What to produce
Copy the records below, putting "site" wherever "locality" appears and changing nothing else. Leave the pictures out.

Supplied records
## start
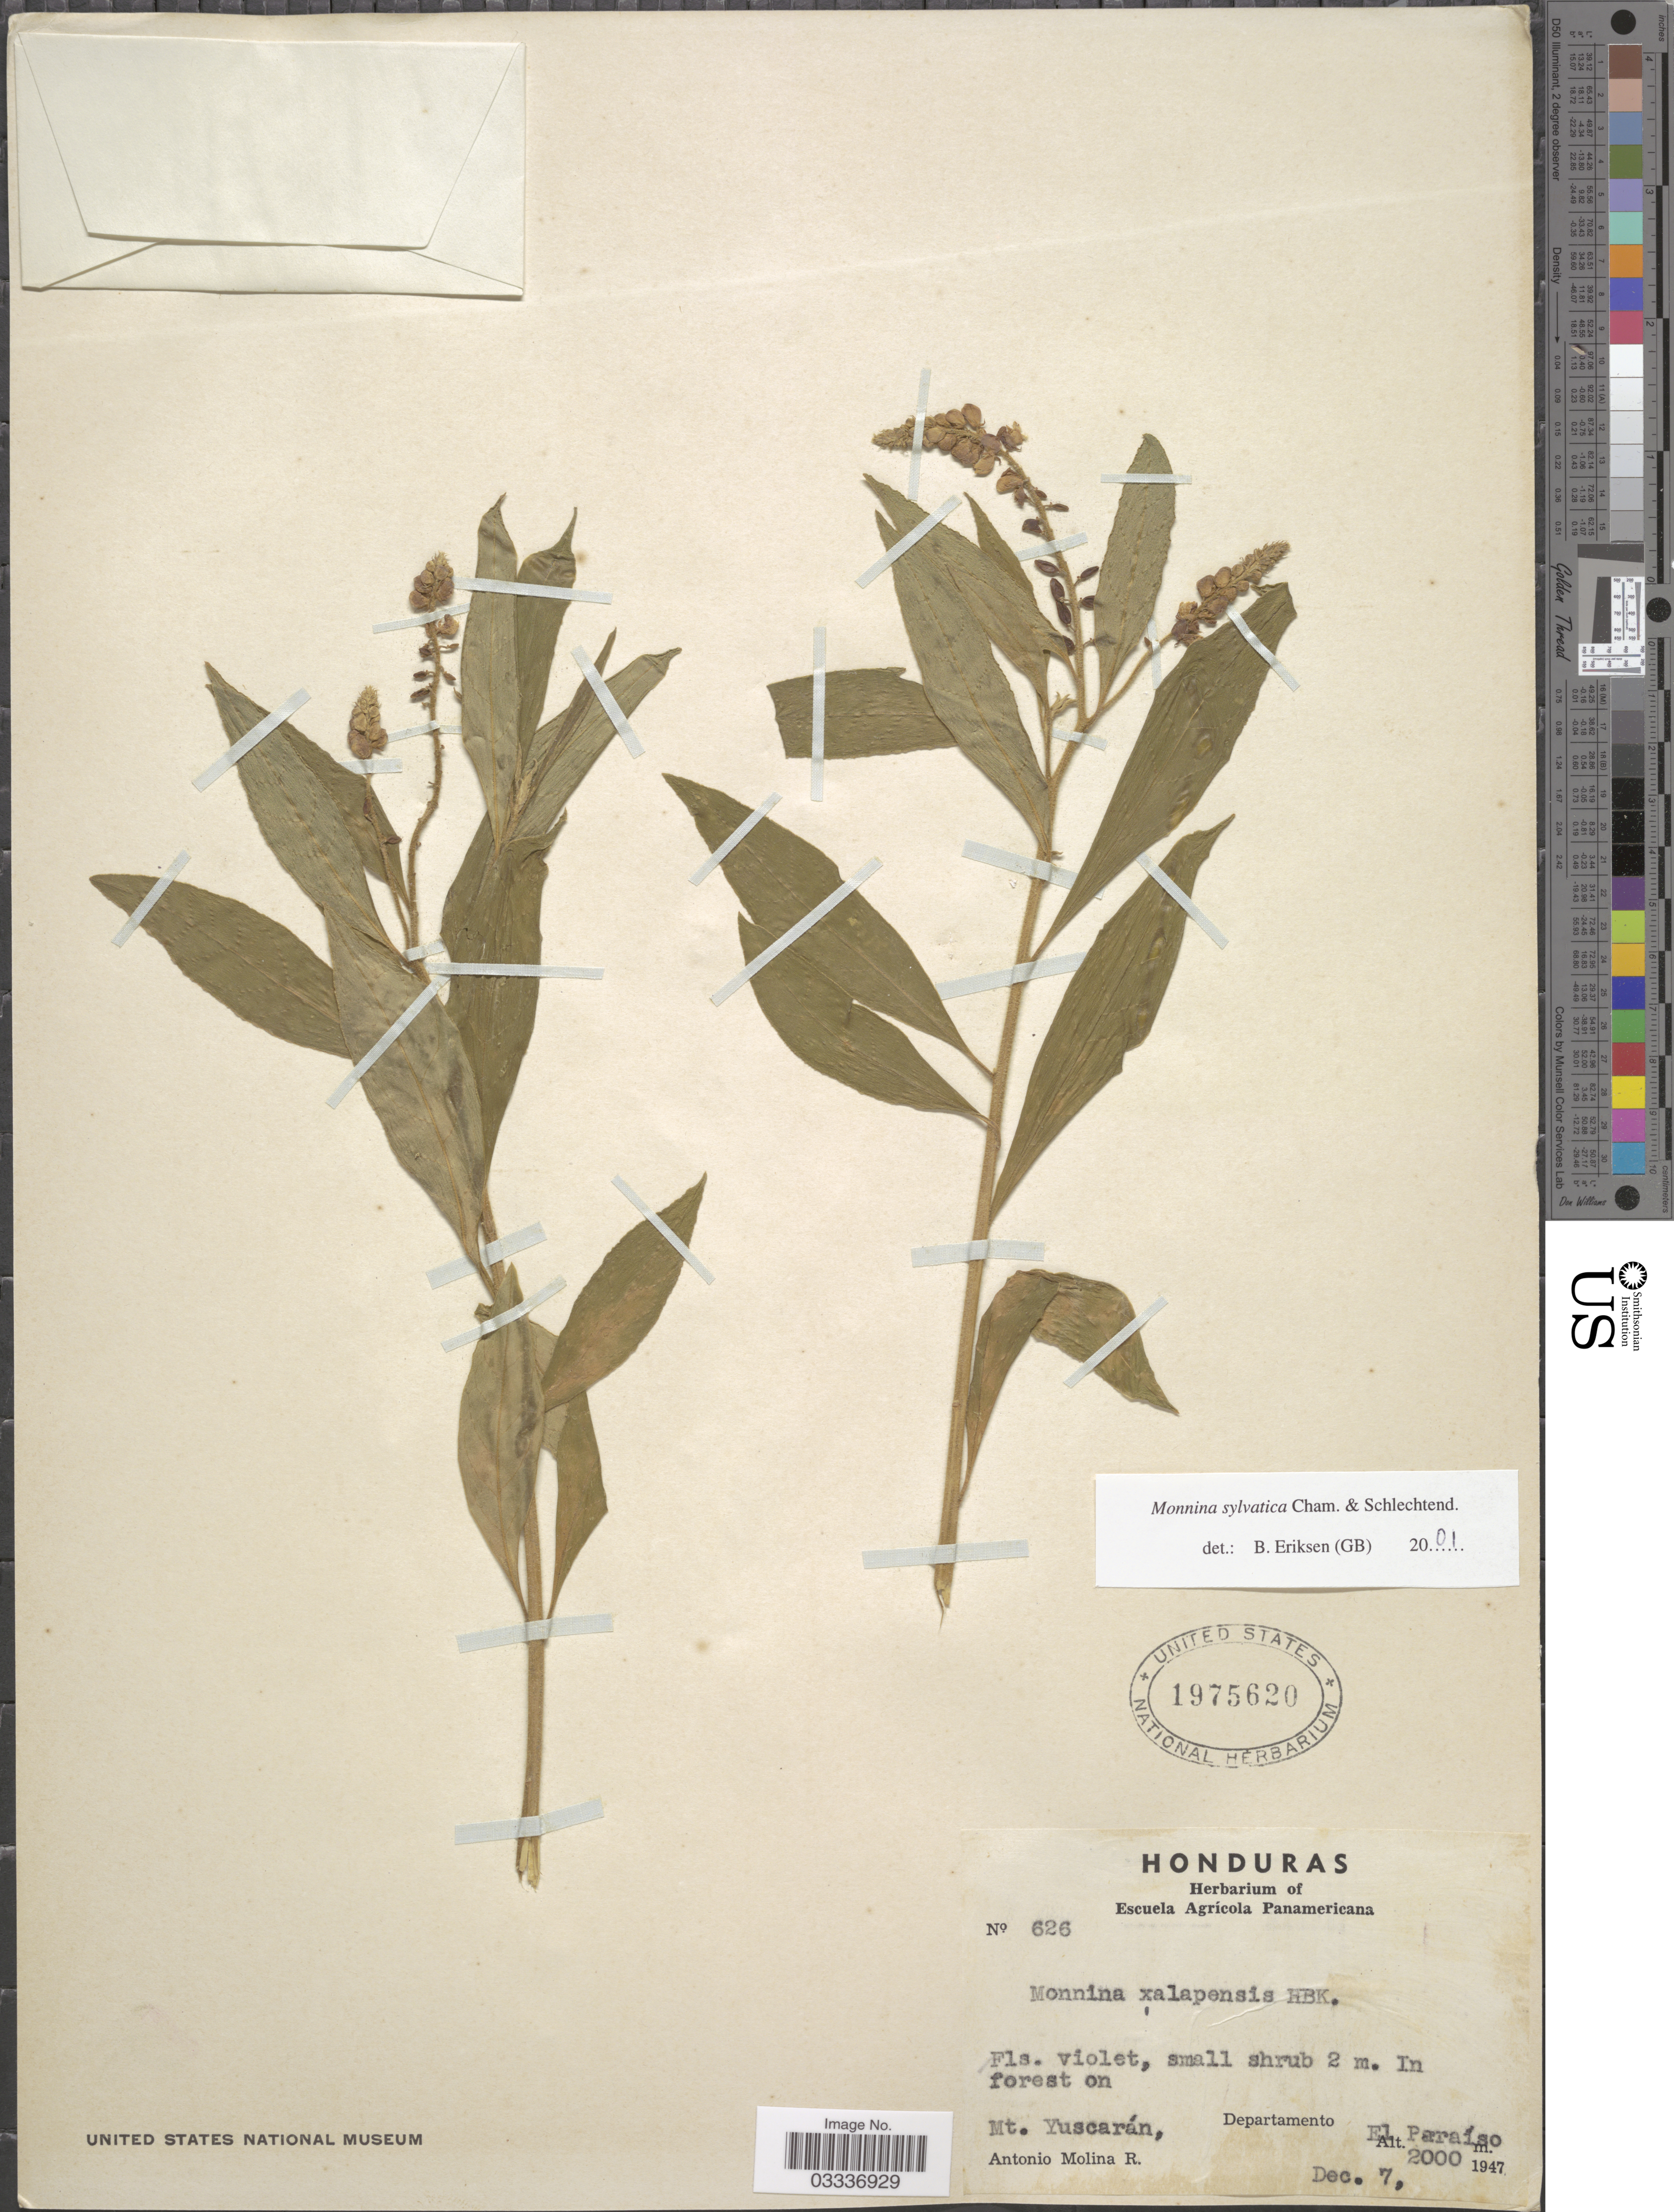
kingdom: Plantae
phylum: Tracheophyta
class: Magnoliopsida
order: Fabales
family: Polygalaceae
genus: Monnina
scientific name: Monnina sylvatica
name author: Schltdl. & Cham.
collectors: A. Molina R.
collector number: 626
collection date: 1947-12-07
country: Honduras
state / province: El Paraíso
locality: Mt. Yuscarán, Departamento El Paraíso.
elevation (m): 2000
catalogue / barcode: US 1975620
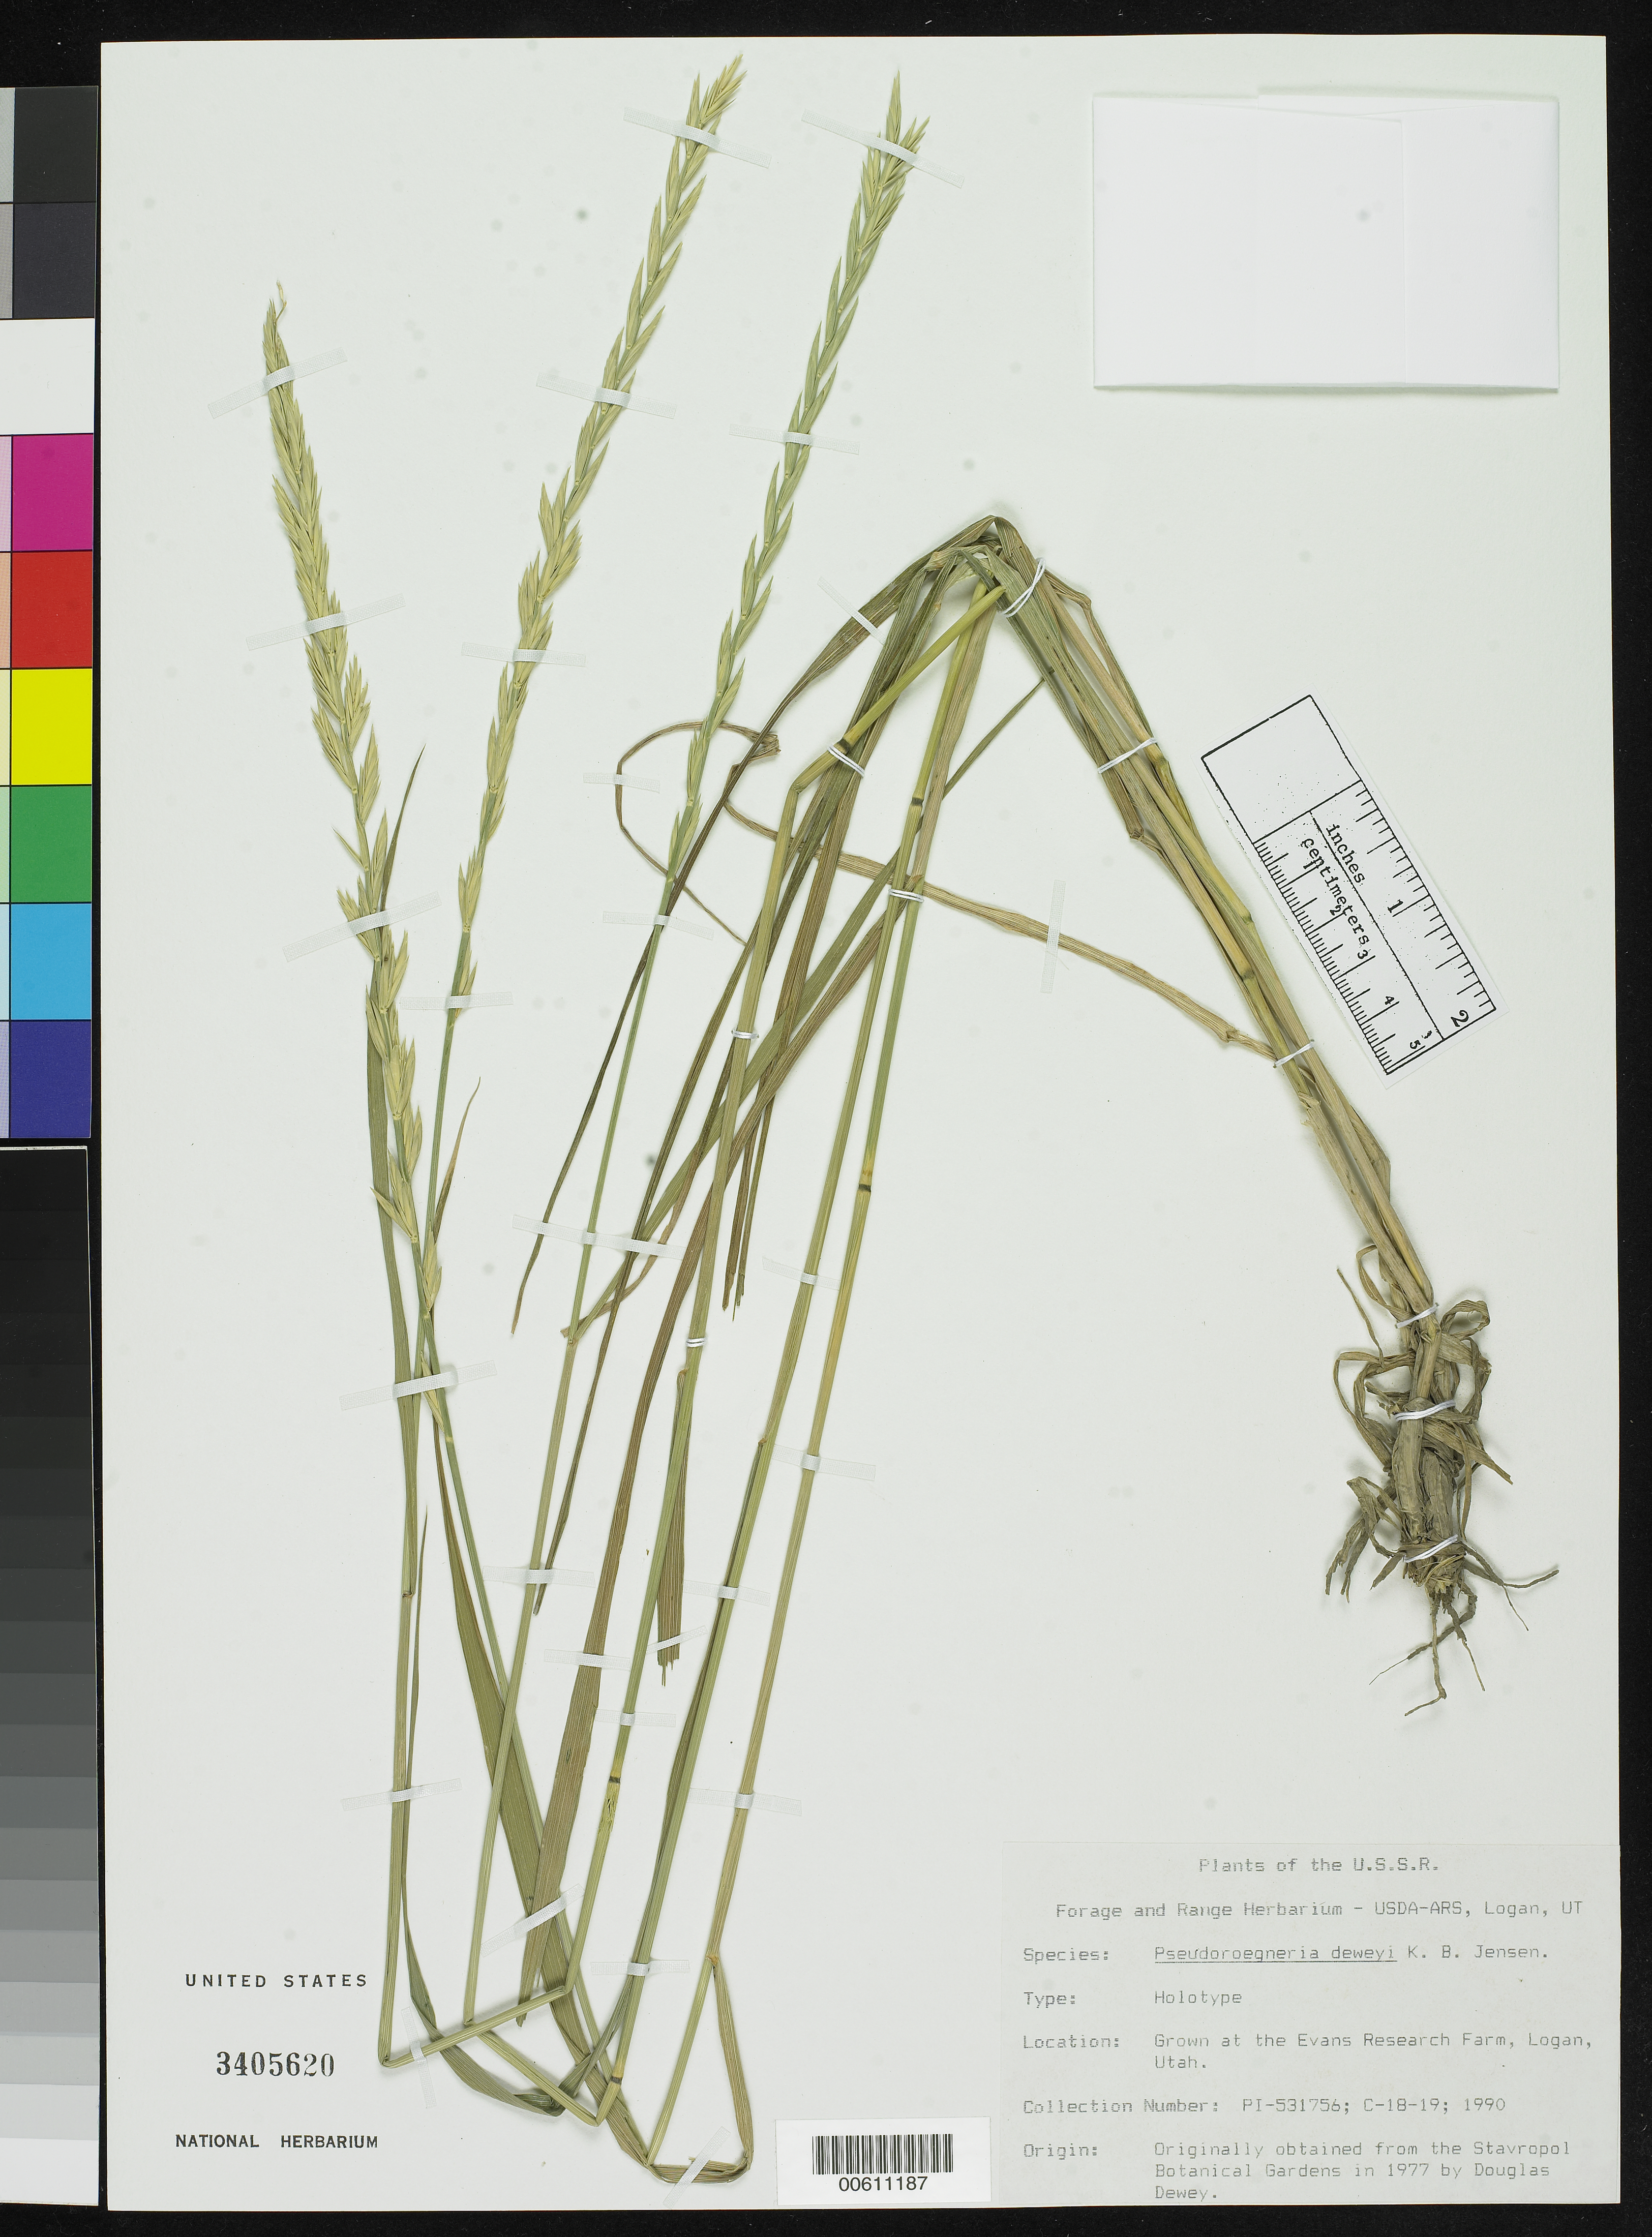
## end
Result
kingdom: Plantae
phylum: Tracheophyta
class: Magnoliopsida
order: Fabales
family: Polygalaceae
genus: Monnina
scientific name: Monnina sylvatica
name author: Schltdl. & Cham.
collectors: A. Molina R.
collector number: 626
collection date: 1947-12-07
country: Honduras
state / province: El Paraíso
site: Mt. Yuscarán, Departamento El Paraíso.
elevation (m): 2000
catalogue / barcode: US 1975620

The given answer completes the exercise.